You sing at the top of your lungs whenever the song hits you, no matter where we are.  I understand how that is. I do the same, just not at the top of my lungs any more.  Just ask my family how much the liked it.  (p.s. it bugged them, but I still love when you do it)  You long to play and instrument and can sing back any tune or song.  Like the theme music for Peter Pan and Captain Hook in the Disney movie.  You sing Peter's theme when you are happy and up to mischief.  It suits you so well.  Your jokes improve with every passing day and I love how you love to find things to be joyful about.  We joke that you are Emmet from the Lego movie who said, "I can be dark and brooding...Look guys a rainbow!!"
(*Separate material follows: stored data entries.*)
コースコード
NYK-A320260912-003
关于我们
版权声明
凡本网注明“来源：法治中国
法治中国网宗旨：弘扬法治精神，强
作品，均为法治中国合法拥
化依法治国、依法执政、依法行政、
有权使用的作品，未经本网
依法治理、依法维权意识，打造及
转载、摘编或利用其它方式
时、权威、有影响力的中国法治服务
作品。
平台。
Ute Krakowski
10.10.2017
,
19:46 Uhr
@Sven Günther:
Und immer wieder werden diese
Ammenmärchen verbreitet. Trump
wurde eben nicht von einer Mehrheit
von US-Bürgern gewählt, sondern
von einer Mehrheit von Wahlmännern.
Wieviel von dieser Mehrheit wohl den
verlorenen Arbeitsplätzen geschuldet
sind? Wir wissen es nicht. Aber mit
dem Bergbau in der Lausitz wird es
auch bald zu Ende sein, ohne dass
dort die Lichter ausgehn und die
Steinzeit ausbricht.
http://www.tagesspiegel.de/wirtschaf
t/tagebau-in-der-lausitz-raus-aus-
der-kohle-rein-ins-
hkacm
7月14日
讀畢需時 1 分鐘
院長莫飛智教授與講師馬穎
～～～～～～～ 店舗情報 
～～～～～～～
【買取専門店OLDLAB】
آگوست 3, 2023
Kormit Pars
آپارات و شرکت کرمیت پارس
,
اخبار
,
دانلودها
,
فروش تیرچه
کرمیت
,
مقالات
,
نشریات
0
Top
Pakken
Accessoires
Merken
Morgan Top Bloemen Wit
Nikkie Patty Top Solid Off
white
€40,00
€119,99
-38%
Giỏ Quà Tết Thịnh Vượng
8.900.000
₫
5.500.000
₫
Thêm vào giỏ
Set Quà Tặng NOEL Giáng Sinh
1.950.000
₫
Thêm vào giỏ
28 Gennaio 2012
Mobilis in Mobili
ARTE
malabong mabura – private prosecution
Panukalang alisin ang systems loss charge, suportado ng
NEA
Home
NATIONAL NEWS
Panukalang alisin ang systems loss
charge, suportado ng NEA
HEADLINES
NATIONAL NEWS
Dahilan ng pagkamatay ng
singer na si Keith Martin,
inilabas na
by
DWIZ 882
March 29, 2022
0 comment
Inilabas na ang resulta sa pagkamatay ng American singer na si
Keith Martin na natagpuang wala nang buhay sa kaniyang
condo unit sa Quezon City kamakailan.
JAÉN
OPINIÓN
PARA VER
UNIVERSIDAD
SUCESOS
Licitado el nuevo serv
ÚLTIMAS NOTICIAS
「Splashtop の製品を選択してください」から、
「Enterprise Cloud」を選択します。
You are my go along to go along guy and generally play well with your older sister and  younger brother, intent on fun rather than having your ideas be the ones that are used.  You build legos like a maniac and love (yes still) anything with wheels or that flies.  You make your loud vrooms and screeches go along with it.  I love your gentle spirit, your love of justice, your kindness, your willingness to share or ask or think of others.  I love that you never quit, but just try again until it works for you, willing to be terrible at it until you succeed.  It makes my heart brim with love to see you push through your fear and swim or try because you trust me and want to try.  You are my fella and I love you with all my heart.